The purpose of this study is to examine the pharmacokinetic and pharmacodynamic profile of inhaled beta2-agonists in athletes’ blood and urine during exercise and dehydration, as well as the variations between ethnical groups.

Main Findings: 

The purpose of the research proposal was to investigate the influence of exercise and deshydration on the pharmacokinetics of therapeutic inhaled salbutamol and terbutaline in healthy well-trained men. In study I, we investigated pharmacokinetics of salbutamol after inhalation of the maximal WADA-permitted dose (8×200 μg) during three conditions: exercise (EX), exercise+dehydration (EXD) and rest (R). Exercise consisted of 75 min cycling at 60% of VO2max and a 20-km time-trial. Fluid intake was 2300, 270, and 1100 mL during EX, EXD, and R, respectively. The 2016 WADA decision limit (1200 ng/mL) for salbutamol was exceeded in 23, 31, and 10% of the urine samples during EX, EXD and R, respectively, when unadjusted for USG. When adjusted for USG, the corresponding percentages fell to 21, 15, and 8%. During EXD, mean urine concentrations of salbutamol exceeded (1325±599 ng/mL) the decision limit 4 h after administration when unadjusted for USG. Our data from study I demonstrated a high risk of AAFs in urine samples of salbutamol the first 6 hours after inhalation during EXD and EX with 28 and 20% samples being above the threshold limit for salbutamol, respectively. Adjustment of samples to a USG of 1.02 g/mL reduced the amount of false positive AFFs. Nine of 13 subjects had urine samples that exceeded the decision limit, hence being false positive. In conclusion, exercise and dehydration affect urine concentrations of salbutamol and increase the risk of Adverse Analytical Findings in samples collected after inhalation of that maximal permitted (1600 μg) for salbutamol. This should be taken into account when evaluating doping cases of salbutamol. 
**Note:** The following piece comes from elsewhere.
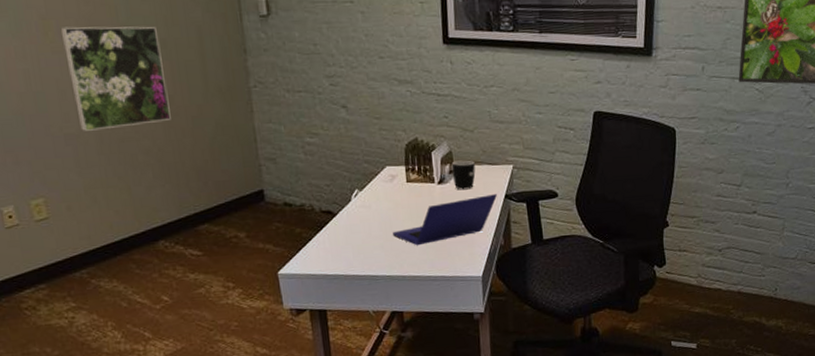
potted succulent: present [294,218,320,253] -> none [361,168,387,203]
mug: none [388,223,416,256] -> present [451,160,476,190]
In study II, we investigated pharmacokinetics of terbutaline after inhalation of 8×500 μg as a single dose during three conditions: Exercise in hot ambient conditions (30-35°C)(EXH), exercise in normal ambient conditions (20-25°C)(EX), and rest (20-25°C)(R). Exercise consisted of 130 min at various intensities. When unadjusted for USG, urine concentrations of terbutaline after 4 h were different in the order EXH>EX>R (P≤0.01). When unadjusted for USG, urine concentrations of terbutaline were 299±151 ng/mL higher (P≤0.001) after 4 h compared to adjusted concentrations in EXH. In conclusion, exercise in hot ambient conditions results in higher urine concentrations of terbutaline. This should be taken into account when evaluating doping cases of terbutaline. 
Our observations from study I & II clearly indicate that dehydration due to insufficient fluid intake or exercise in hot ambient conditions increases urine concentrations of beta2-agonists in urine samples that are unadjusted for USG. While adjustment of urine samples for USG also has some limitations, the present findings suggest that it may be relevant to consider USG of beta2-agonist urine samples in doping control.